# Training Cascade RCNN

In this notebook, we will train Cascade RCNN ResNet 101 model. We have created the config for this model which is present in src folder with filename - training_crcnn_5k_r101.py.
Some notable points that we used in the config are as follows:
1. We are using Cascade RCNN - ResNet 101 model.
2. Number of training epochs is set to 24 with learning rate decreasing by a factor of 10 at epoch 12 and 22.
3. Image Scale is set to (5000,5000).
4. Max bounding box predictions per image is set to 400.
5. 90% of data is used for training. Rest 10% is used for validation. For dividing the data into train and validation set, we took 10% of files randomly from each stain for validation set.

**We do NOT need a GPU for this notebook**

In [2]:
import boto3           # For interacting with S3
import numpy as np
import pandas as pd
import sys             # Python system library needed to load custom functions
from tqdm import tqdm
from PIL import Image
import matplotlib.pyplot as plt
from matplotlib.patches import Rectangle

# Imports to run Sagemaker training jobs
from sagemaker import get_execution_role
from sagemaker.pytorch import PyTorch
from sagemaker.session import Session

In [3]:
sys.path.append('../src')  # Add the source directory to the PYTHONPATH. This allows to import local functions and modules.

In [4]:
from config import DEFAULT_BUCKET, DEFAULT_REGION  # The name of the S3 bucket that contains the training data
from detection_util import create_predictions
from gdsc_util import download_and_extract_model, set_up_logging, extract_hyperparams, PROJECT_DIR
from training_crcnn_5k_r101 import load_config
from gdsc_util import load_sections_df
from PredictionEvaluator import PredictionEvaluator

set_up_logging()  # Sets up logging to console and .log

No CUDA runtime is found, using CUDA_HOME='/usr/local/cuda'


### Load the config file

In [5]:
data_folder = str(PROJECT_DIR / 'data')

* * * * * * * * *

#### [WHAT YOU HAVE TO DO]
Pick up the Cascade RCNN training notebook after its final line of code and carry it forward.

Dataset entries
* * * * * * * * *

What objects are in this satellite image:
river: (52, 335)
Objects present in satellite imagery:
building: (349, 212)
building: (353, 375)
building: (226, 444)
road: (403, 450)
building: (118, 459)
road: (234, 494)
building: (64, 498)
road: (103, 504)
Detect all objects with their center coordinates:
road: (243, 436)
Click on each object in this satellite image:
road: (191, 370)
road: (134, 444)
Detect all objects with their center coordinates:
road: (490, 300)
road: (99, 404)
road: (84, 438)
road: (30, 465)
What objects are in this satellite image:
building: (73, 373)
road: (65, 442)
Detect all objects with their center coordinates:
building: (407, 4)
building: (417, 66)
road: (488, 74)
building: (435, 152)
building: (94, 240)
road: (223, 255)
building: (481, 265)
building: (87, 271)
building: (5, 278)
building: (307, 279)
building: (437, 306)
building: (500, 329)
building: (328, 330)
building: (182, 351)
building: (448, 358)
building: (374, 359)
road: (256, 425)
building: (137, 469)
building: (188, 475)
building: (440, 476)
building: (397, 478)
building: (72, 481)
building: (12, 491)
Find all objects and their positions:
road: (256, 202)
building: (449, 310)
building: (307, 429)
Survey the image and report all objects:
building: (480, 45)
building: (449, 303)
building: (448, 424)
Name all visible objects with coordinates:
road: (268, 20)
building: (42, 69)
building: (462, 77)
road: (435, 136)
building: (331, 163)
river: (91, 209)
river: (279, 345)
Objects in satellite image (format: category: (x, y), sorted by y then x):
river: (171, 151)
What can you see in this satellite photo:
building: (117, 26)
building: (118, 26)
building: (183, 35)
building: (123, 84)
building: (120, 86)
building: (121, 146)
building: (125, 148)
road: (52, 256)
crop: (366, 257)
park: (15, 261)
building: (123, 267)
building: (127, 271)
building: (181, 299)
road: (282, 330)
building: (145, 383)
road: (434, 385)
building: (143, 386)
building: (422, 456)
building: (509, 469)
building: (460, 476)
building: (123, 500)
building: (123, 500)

* * * * * * * * *

#### [EXERCISE OUTPUT]
cfg, base_file = load_config(data_folder)

In [6]:
print(f'Config:\n{cfg.pretty_text}')

Config:
checkpoint_config = dict(interval=1)
log_config = dict(interval=50, hooks=[dict(type='TextLoggerHook')])
custom_hooks = [dict(type='NumClassCheckHook')]
dist_params = dict(backend='nccl')
log_level = 'INFO'
load_from = 'faster_rcnn_r101_caffe_fpn_mstrain_3x_coco_20210526_095742-a7ae426d.pth'
resume_from = None
workflow = [('train', 1)]
opencv_num_threads = 0
mp_start_method = 'fork'
auto_scale_lr = dict(enable=True, base_batch_size=2)
dataset_type = 'OnchoDataset'
data_root = '/home/sagemaker-user/gdsc5-tutorials-public/data'
img_norm_cfg = dict(
    mean=[103.53, 116.28, 123.675], std=[1.0, 1.0, 1.0], to_rgb=False)
train_pipeline = [
    dict(type='LoadImageFromFile'),
    dict(type='LoadAnnotations', with_bbox=True),
    dict(
        type='Resize',
        img_scale=(5000, 5000),
        multiscale_mode='value',
        keep_ratio=True),
    dict(
        type='RandomCrop',
        crop_size=(0.3, 0.3),
        crop_type='relative',
        allow_negative_crop=True),
    dic

### Start a sagemaker training instance

In [9]:
entry_point = 'training_crcnn_5k_r101.py'
exp_name = entry_point.split('.')[0].replace('_', '-')  # AWS does not allow . and _ as experiment names

account_id = boto3.client('sts').get_caller_identity().get('Account')
role = get_execution_role()

sm_client = boto3.client("sagemaker", region_name=DEFAULT_REGION)
sess = Session(sagemaker_client=sm_client)
s3_output_location = f"s3://{sess.default_bucket()}/{exp_name}"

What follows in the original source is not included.